- Born: 3 January 1943 Khila Village, Udaynarayanpur ,Howrah, West Bengal, India
- Died: 27 September 2020 (aged 77) Khila Village, Udaynarayanpur ,Howrah, West Bengal, India
- Education: Scottish Church College, Presidency College, Calcutta University
- Occupations: Professor; Textbook writer;

= Mrinal Kanti Dwari =

Mrinal Kanti Dwari (Bengali: মৃণালকান্তি দোয়ারী) was a physics teacher and professor as well as a textbook author. He was a professor at the department of Physics at the Ramsaday College, University of Calcutta.

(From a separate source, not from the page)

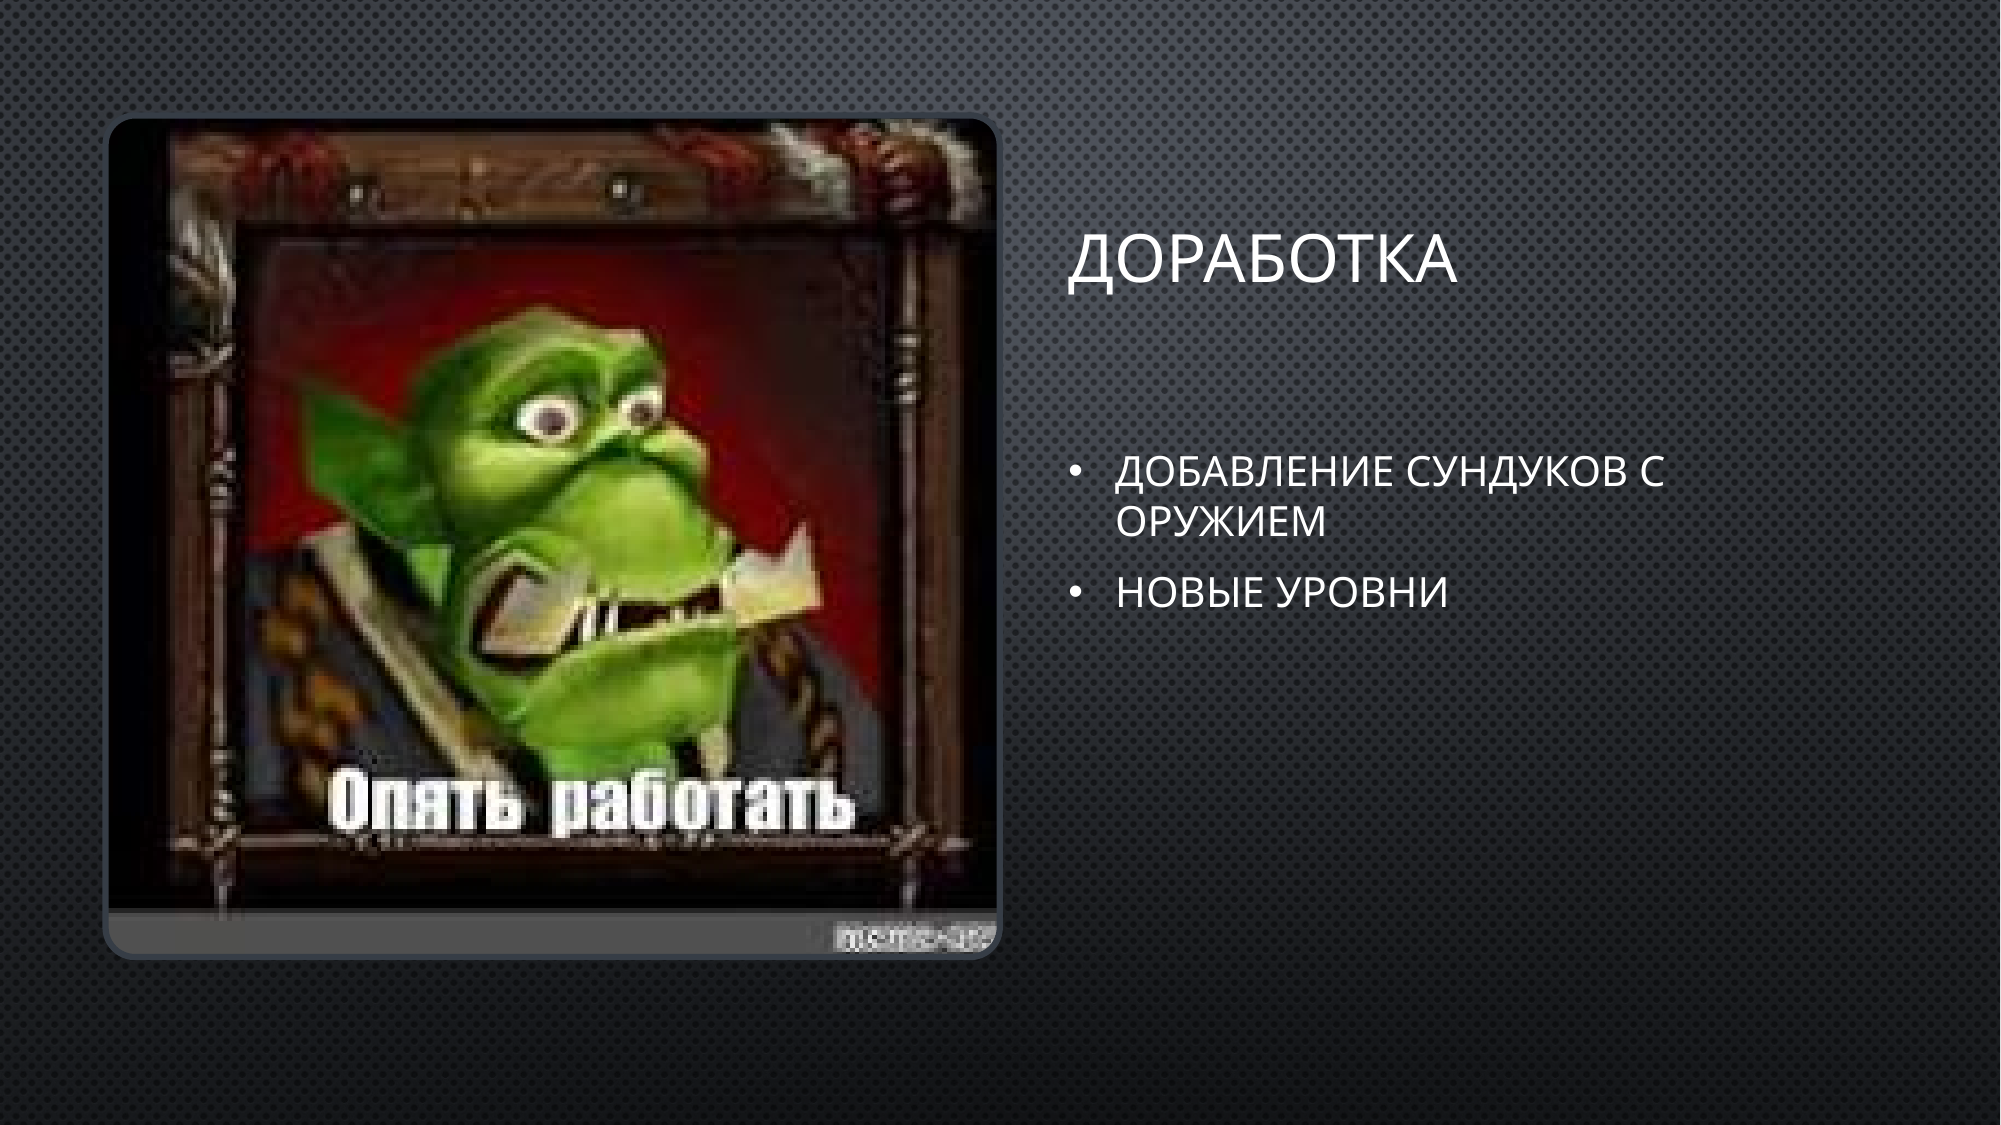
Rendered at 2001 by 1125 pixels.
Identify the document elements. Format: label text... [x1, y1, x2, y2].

He was a visiting faculty at the Al-Ameen Mission. Professor Dwari co-authored the physics textbooks, Chhaya Practical Physics Class 12, Chhaya Padarthabidya Class 12 (2023–24), and Chhaya Byabaharik Padarthabidya Class 12.

==Education==
He received the B.Sc. degree in physics from Scottish Church College in 1963 and M.Sc. degree in physics from the Presidency College, campus of University of Calcutta in 1965, respectively.

==Career==
He spent few months at Vivekananda Institution, Howrah. In 1965, Dwari was appointed as an assistant professor in the department of Physics at the Ramsaday College University of Calcutta. He went on to become the head of the same department, retiring in 2003, after 38 years of services.